Sofie Dahl guardó todas aquellas cartas, desde la primera, en paquetes pulcros atados con cinta verde. Nunca le confesó que lo hacía. “En 1967 ―escribiría Dahl más tarde―, cuando supo que se moría, yo estaba ingresado en un hospital de Oxford con motivo de una delicada operación de columna e incapacitado para escribirle, así que ordenó que instalaran un teléfono junto a mi cama para poder hablar conmigo una última vez. No me dijo que se estaba muriendo, de hecho nadie me lo mencionó, ya que yo mismo me hallaba en una situación complicada en aquel momento.
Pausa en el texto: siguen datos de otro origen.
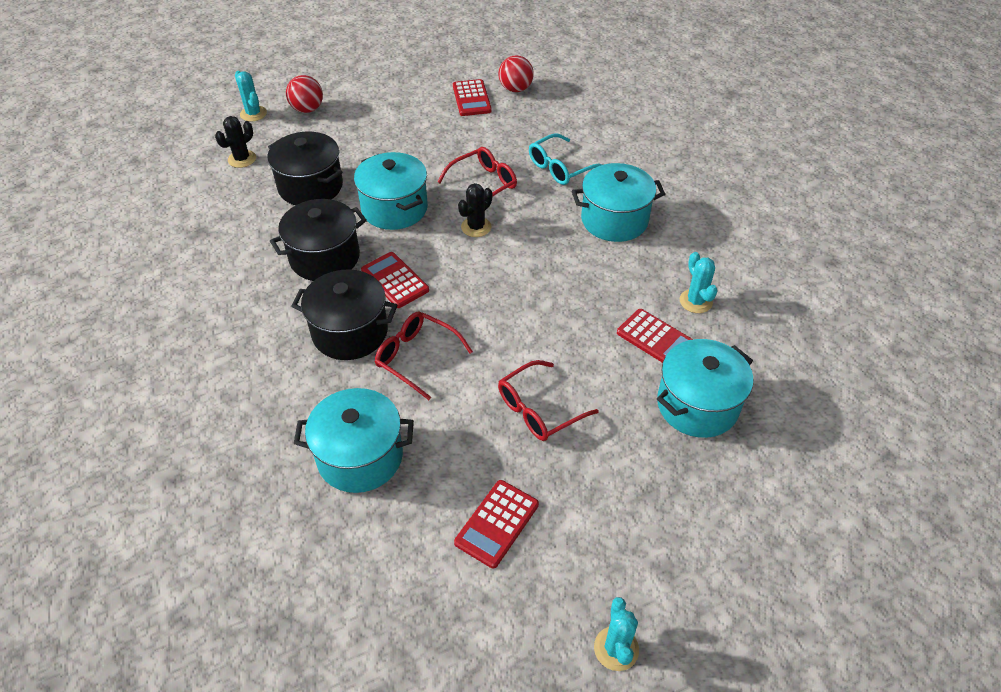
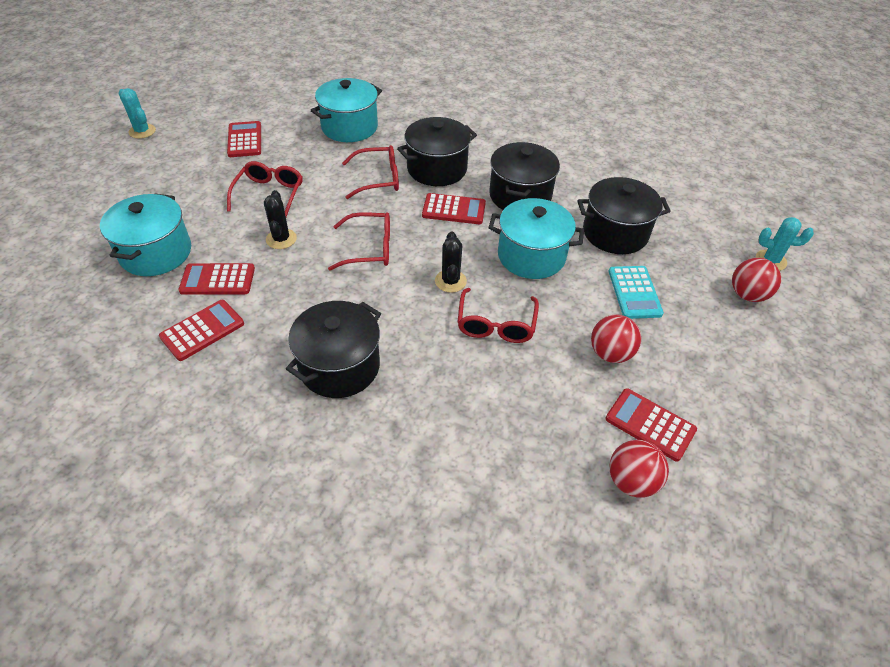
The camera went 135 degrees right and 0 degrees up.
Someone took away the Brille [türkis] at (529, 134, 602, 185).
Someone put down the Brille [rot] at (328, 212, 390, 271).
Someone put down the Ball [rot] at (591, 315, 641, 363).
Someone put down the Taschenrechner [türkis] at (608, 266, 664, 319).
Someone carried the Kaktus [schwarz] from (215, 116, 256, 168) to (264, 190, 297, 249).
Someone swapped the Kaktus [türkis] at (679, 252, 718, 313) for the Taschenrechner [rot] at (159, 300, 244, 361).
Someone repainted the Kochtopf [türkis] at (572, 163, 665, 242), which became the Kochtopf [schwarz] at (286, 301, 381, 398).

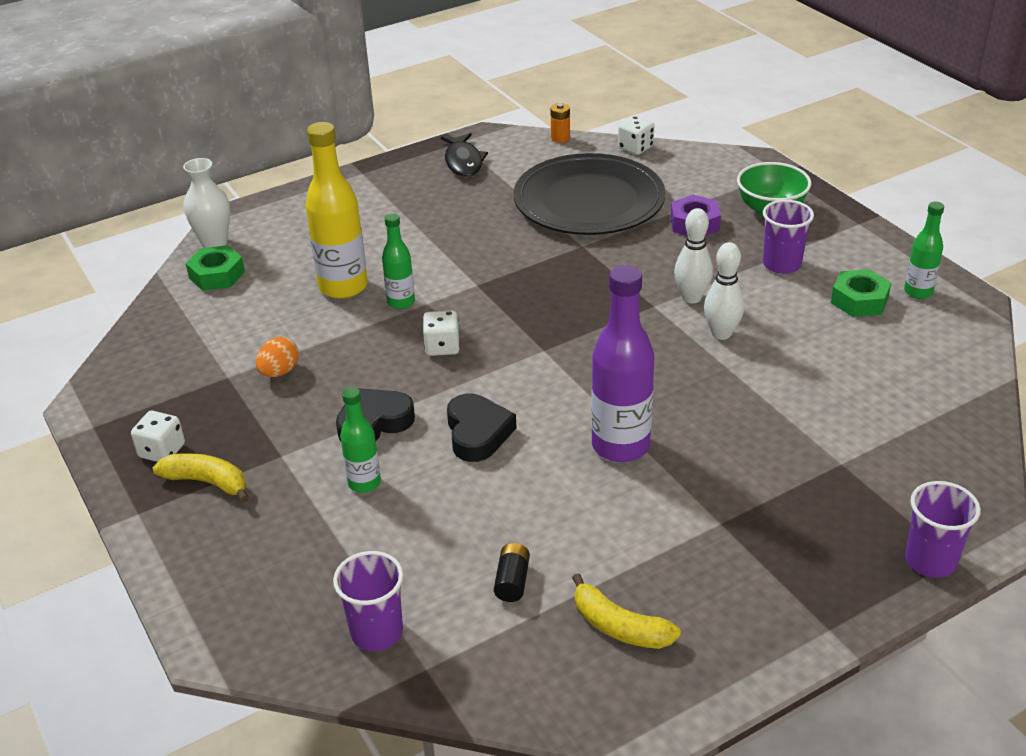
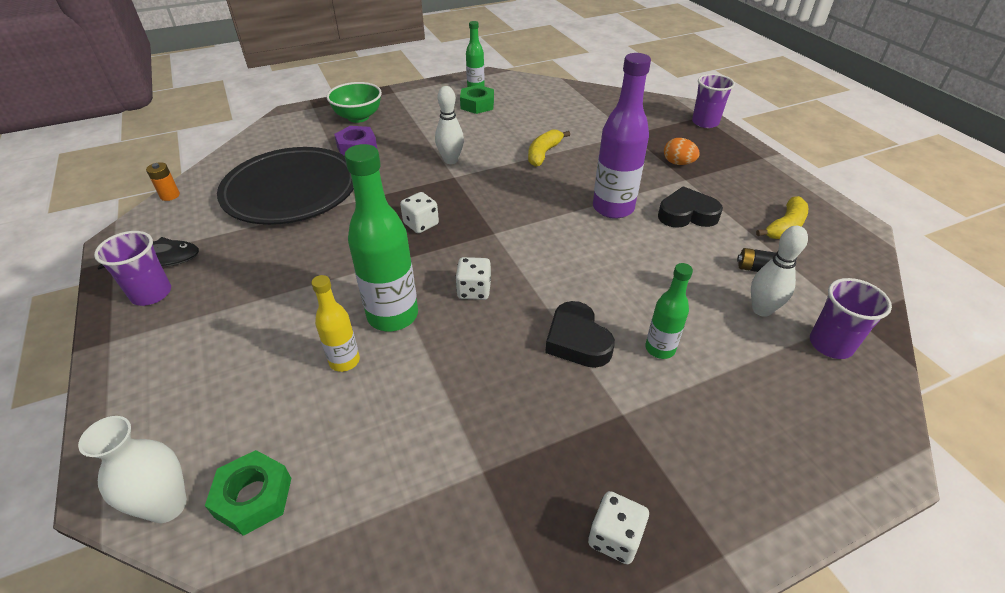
The camera went 85 degrees left and 5 degrees up.
Someone carried the Banane [gelb] from (153, 453, 249, 502) to (528, 129, 570, 167).
Someone carried the Ei [orange] from (256, 337, 299, 377) to (664, 138, 700, 165).
Someone carried the Herz [schwarz] from (447, 393, 516, 462) to (658, 186, 723, 228).
Someone carried the Spielwürfel [weiß] from (618, 116, 654, 155) to (400, 192, 439, 233).
Someone carried the Bowlingkegel [weiß] from (704, 242, 744, 340) to (751, 226, 808, 317).
Someone carried the Becher [lila] from (763, 200, 814, 274) to (94, 231, 171, 306).
Someone scaled the Flasche [gelb] at (305, 122, 368, 299) by 0.55.
Someone scaled the Flasche [grün] at (382, 213, 415, 309) by 1.80.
Solo me preguntó cómo me sentía, expresó su deseo de que me recuperara pronto y me manifestó su amor”. Al día siguiente mamá murió. Roald Dahl se recuperó. Y al volver a casa de mamá, se encontró con aquella sorpresa: la recopilación de todas sus cartas. Las primeras letras de un gran escritor.
Una medicina infantil
Hoy, en medio de las relecturas que sobrevuelan la literatura infantil clásica, incluso con intentos de censura y reescritura de los cuentos de Dahl que obligaron a la editorial Penguin a rectificar su intención de quitar las referencias a gordos, feos, locos, negros o violencias varias que salpican sus cuentos, la obra de Dahl emerge como subversiva entre la corrección política.
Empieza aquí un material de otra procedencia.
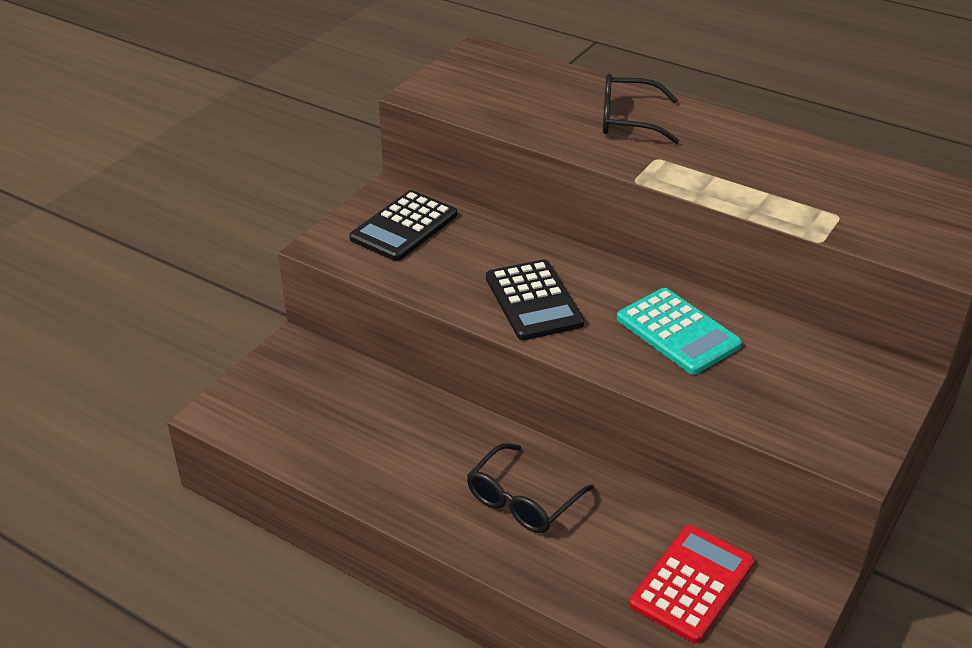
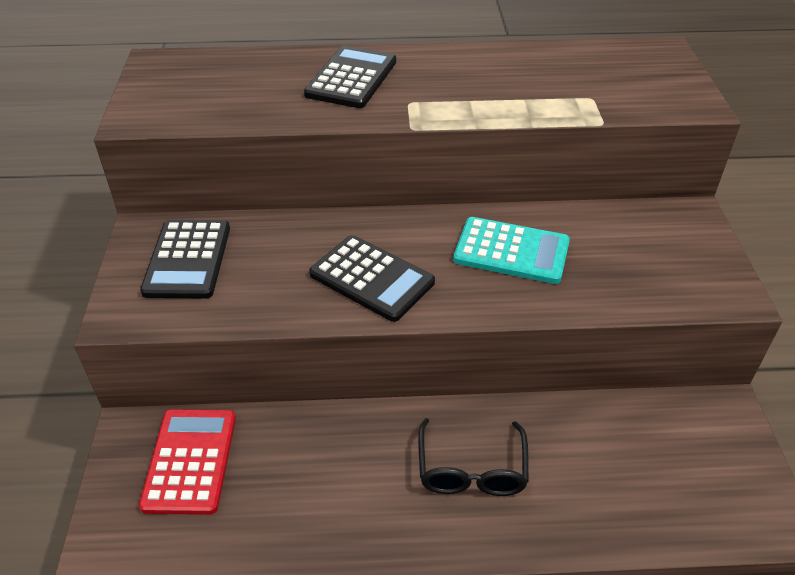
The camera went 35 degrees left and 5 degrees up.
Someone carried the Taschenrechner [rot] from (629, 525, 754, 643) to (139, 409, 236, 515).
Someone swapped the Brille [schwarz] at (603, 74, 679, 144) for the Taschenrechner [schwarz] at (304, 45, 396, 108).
“A medida que su obra envejece —sostiene Sturrock—, continúa siendo inquietante e incómoda, especialmente para muchos adultos. Su creencia de que los niños deben pensar por sí mismos y su placer por subvertir tanto la autoridad como las expectativas siguen siendo controvertidos. Sus libros celebran la resiliencia y el triunfo sobre la adversidad. Celebran la individualidad y el inconformismo. Carecen casi por completo de la obsesión por uno mismo. En este tiempo de redes sociales, me pregunto si los médicos no deberían prescribirlos como una especie de medicina psicológica: ¡Un manual de supervivencia para niños!”.
¿Y para adultos? Ahí va la última frase que Roald Dahl escribió en su último libro: “Quienes no creen en la magia nunca la encontrarán”.